To also be fair, Netflix is NOT going bankrupt anytime soon, but I would not be surprised if the combination of the international black hole and domestic competition from Hulu and Amazon (AMZN) knocks them out by mid-2013.
The Subscribers Game
Finally, let's examine Reed Hastings' (and Netflix PR's) final spin piece that enable NFLX to jump 15% after hours: the subscriber results (note: all data taken from Excel sheets on NFLX IR)
At the end of Q3-11 Netflix had 21.45M streaming subs, 13.93M DVD subs, 1.48M intl subs, for 25.27M total. Here's the rub: NFLX includes free subs in their numbers; Q3-11 actual was 23.82M (989k intl included).
Hastings' NFLX projections for Q4-11 (in Q3-11 letter) were purposefully vague. On subs, one can project that he means "total" (i.e. not free) but there's no clarification. Also, "total global unique" is NOT included. ONLY DVD total, streaming total, and intl total.
The US news is blasting that NFLX gained 220k streaming subs… let's see what REALLY happened: in Q3-11 NFLX had 20.51M PAID streaming subs while in Q4-11 NFLX had 20.15M PAID streaming subs.
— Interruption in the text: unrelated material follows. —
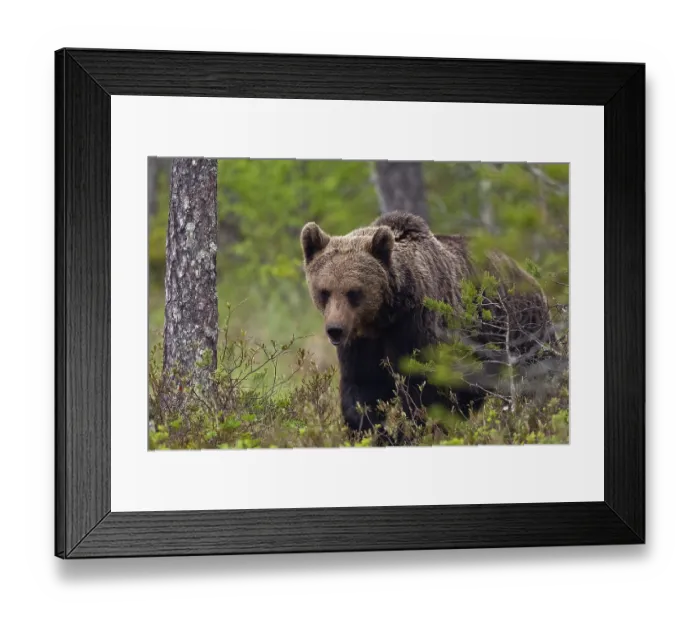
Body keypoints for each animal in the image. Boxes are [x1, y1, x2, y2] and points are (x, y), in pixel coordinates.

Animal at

Wait a minute--- That's a LOSS of 360k PAID streamers in the US.
Meanwhile, the high margin DVD-unit dropped from 13.81M paid subs to 11.04M paid subs -That's a LOSS of 2.77M PAID DVD subs in the US.
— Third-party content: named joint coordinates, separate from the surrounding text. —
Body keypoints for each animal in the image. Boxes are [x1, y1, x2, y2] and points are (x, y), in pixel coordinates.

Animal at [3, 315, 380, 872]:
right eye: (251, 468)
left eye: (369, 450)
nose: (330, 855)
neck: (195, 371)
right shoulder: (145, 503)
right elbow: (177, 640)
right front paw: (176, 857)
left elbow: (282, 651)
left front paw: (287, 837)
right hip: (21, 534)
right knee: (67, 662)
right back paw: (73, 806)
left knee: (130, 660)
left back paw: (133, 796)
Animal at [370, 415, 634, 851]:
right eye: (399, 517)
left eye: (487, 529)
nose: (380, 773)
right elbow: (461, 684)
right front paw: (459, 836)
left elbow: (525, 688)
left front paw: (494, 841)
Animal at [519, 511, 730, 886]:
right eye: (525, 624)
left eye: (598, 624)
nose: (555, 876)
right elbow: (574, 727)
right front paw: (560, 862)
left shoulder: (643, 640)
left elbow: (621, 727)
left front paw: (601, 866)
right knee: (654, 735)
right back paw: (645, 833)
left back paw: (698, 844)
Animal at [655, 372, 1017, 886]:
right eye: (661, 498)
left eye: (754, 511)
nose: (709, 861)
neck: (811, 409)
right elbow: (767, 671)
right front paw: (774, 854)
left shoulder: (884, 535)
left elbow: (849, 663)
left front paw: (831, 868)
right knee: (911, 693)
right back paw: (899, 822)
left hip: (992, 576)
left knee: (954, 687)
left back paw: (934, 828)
The "big" international move that saw losses of $60M in Q4-11? Well, they added 458k subs… Not bad until you figure that's roughly an acquisition cost of $131/sub.
So - NFLX lost 2.77M DVD subs and 360K streaming subs in the US, but still managed to gain a net of 15k paid subs? How is that possible? I'll tell you how: 3.145M subscribers who used to be on a hybrid plan are now on a single plan. That's a revenue loss of 301M annually - revenue that NFLX will NEED to pay the upcoming contractual obligations.
The Spin Zone
Am I a bit biased, and perhaps sharing the negative sides? Sure. That's all part of the online analytical blogosphere. Similar to how several political analysts can watch a debate and come up with different stories.
I analyze companies based on inherent value… and Netflix looks like it is headed for the tubes. I just think it's time that investors stop taking Hastings and NFLX at face value and actually dive into the numbers a little bit.
If all financial analysts had a due diligence level that went beyond reading only the "Letter to Shareholders," I'd be surprised to see NFLX at 50% of its current market value.
Disclosure: I am short NFLX via 1w puts and Febuary 2012 puts. I may initiate a further short position through March-August 2012 puts.